Bacon Chicken Soup (Printable Version)

A warm chicken dish with melty cheese, ranch goodness, and bacon. It’s quick and always a family favorite!

# Ingredients:

→ Main Components

01 - 4 slices of cooked bacon, crumbled into pieces
02 - 2 tablespoons of butter or olive oil
03 - 4 cups of chicken stock
04 - 1 small onion, finely chopped
05 - 1 packet of ranch seasoning mix (1 oz)
06 - 2 cups of either heavy cream or milk
07 - 2 cups of shredded cheddar cheese
08 - 2 cups of cooked chicken, shredded (any pre-cooked chicken will do)
09 - 8 oz of cream cheese, softened and cut into cubes
10 - A couple of garlic cloves, minced
11 - Optional: 2 cups of spinach (frozen or fresh)
12 - 1/2 teaspoon of black pepper, or adjust to your liking

→ Toppings

13 - Extra crumbled bacon
14 - Fresh parsley or chopped green onions

# Steps:

01 - Warm up some oil or butter in a big pot on medium heat. Toss in the onion and cook until it softens—about 3 minutes. Stir in the garlic and let it cook for 30 seconds, just until you notice that fantastic smell.
02 - Pour the chicken broth into the pot and simmer gently. Drop in the shredded chicken and ranch mix, stirring everything together.
03 - Toss the cubes of cream cheese into the pot and stir constantly until it's melted down and smooth.
04 - Turn the heat down to low. Slowly mix in the milk (or cream) and shredded cheddar, stirring constantly until it's creamy and all the cheese has melted.
05 - Stir in the crumbled bacon and, if you want, some spinach.
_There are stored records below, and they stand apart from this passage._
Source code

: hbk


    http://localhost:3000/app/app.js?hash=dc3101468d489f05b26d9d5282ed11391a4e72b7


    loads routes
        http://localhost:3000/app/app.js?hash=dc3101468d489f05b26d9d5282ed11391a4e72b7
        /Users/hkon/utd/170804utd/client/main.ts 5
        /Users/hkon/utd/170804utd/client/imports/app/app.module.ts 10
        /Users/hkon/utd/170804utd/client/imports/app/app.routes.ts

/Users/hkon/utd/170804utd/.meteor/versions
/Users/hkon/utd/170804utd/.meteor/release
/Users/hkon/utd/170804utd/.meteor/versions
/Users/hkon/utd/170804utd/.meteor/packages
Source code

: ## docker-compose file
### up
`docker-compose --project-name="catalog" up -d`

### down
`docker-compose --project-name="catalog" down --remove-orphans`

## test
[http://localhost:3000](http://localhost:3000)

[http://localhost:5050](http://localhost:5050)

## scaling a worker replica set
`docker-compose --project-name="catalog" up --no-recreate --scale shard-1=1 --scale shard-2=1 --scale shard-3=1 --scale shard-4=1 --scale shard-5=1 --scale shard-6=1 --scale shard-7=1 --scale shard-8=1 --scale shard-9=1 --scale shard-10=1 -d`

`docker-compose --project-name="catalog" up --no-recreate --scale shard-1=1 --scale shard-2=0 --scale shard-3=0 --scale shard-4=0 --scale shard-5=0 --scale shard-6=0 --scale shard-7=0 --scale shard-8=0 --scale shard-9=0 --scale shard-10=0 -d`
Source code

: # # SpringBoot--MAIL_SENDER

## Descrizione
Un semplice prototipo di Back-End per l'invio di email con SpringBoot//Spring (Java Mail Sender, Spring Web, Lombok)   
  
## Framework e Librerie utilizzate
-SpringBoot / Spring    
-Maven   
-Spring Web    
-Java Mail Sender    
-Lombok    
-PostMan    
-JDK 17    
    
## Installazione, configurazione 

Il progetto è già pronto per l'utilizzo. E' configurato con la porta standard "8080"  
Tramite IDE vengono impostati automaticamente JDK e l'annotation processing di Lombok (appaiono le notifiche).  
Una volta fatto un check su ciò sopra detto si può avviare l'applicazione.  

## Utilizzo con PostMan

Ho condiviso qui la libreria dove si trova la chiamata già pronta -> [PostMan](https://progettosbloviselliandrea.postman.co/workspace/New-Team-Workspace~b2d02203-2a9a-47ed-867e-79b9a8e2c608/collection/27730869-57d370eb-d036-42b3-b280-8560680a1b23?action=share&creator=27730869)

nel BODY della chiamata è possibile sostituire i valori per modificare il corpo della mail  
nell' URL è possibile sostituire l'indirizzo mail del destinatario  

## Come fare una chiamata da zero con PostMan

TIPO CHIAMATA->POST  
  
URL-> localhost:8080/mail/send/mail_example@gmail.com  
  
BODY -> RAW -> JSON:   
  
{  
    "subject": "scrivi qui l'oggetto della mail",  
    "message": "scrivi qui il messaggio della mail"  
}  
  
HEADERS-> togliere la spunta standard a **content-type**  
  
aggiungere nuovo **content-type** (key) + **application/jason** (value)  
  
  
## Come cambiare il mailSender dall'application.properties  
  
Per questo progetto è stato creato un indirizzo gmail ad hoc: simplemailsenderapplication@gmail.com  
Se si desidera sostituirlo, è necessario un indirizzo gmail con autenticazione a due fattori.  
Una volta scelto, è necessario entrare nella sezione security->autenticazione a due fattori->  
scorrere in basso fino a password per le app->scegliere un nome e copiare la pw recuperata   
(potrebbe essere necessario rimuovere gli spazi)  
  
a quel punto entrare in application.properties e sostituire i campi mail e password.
Let the mixture cook for 5-10 minutes, letting those flavors come together.
06 - Try the soup and add black pepper if more seasoning is needed (a little salt too, if needed). Pour into bowls and top with parsley or extra bacon.

# Notes:

01 - Add some frozen peas, chopped carrots, or celery for a veggie boost.
02 - Want it thicker? Stir in a cornstarch slurry (1 tablespoon cornstarch mixed with 2 tablespoons of cold water) while it’s simmering.
03 - For a keto version, use heavy cream and skip the spinach.